= WHAT TO WORK ON =
Below are some records; output exactly the lines from the line with "энергетические системы Михаил Когут." to the line with "pratiques éprouvées est", both ends kept, and nothing more.

Collected data

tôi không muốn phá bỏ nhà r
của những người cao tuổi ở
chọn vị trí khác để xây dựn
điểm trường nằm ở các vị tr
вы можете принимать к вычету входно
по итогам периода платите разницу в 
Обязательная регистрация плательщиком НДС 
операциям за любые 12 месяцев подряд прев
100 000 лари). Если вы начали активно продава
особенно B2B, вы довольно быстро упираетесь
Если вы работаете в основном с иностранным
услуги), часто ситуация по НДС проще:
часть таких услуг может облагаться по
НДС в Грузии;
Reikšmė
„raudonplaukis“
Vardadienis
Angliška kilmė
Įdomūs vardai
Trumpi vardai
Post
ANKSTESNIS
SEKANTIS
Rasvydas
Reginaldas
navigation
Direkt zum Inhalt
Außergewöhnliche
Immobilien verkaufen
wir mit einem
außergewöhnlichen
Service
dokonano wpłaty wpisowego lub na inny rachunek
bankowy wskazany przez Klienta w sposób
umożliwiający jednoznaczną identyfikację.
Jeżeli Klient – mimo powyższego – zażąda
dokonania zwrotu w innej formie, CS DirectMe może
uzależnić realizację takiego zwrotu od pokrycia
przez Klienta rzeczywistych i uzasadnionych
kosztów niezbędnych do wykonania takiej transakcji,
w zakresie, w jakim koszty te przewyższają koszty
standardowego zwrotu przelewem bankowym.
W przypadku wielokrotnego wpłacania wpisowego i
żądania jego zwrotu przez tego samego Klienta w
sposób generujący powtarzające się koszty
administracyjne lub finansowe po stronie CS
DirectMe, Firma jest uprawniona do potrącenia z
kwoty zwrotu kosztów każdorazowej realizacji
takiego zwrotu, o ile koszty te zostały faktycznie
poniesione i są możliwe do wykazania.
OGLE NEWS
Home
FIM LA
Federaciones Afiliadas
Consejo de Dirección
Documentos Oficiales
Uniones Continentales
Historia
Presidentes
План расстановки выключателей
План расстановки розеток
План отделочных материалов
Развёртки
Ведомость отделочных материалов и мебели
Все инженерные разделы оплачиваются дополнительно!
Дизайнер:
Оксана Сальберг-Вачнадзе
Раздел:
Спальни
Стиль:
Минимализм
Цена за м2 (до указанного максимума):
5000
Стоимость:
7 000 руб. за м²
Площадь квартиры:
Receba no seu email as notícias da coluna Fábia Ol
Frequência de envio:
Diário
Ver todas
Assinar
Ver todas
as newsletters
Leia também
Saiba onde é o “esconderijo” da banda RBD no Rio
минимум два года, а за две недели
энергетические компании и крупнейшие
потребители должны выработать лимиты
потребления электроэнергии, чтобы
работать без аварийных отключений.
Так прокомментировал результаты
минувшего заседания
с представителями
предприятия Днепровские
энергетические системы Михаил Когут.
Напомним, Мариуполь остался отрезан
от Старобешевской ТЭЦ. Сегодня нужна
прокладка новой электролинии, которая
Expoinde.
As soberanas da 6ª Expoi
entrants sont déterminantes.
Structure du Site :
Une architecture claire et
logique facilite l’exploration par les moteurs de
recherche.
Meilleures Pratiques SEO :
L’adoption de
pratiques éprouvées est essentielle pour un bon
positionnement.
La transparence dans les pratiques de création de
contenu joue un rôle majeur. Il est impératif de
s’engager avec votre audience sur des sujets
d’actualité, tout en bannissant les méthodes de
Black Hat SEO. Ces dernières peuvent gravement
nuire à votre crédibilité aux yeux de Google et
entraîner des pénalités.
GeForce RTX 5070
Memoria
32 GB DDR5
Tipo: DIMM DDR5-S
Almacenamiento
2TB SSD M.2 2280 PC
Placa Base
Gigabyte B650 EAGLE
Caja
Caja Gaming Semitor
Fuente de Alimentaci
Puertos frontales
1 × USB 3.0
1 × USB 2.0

= REPLY =
энергетические системы Михаил Когут.
Напомним, Мариуполь остался отрезан
от Старобешевской ТЭЦ. Сегодня нужна
прокладка новой электролинии, которая
Expoinde.
As soberanas da 6ª Expoi
entrants sont déterminantes.
Structure du Site :
Une architecture claire et
logique facilite l’exploration par les moteurs de
recherche.
Meilleures Pratiques SEO :
L’adoption de
pratiques éprouvées est essentielle pour un bon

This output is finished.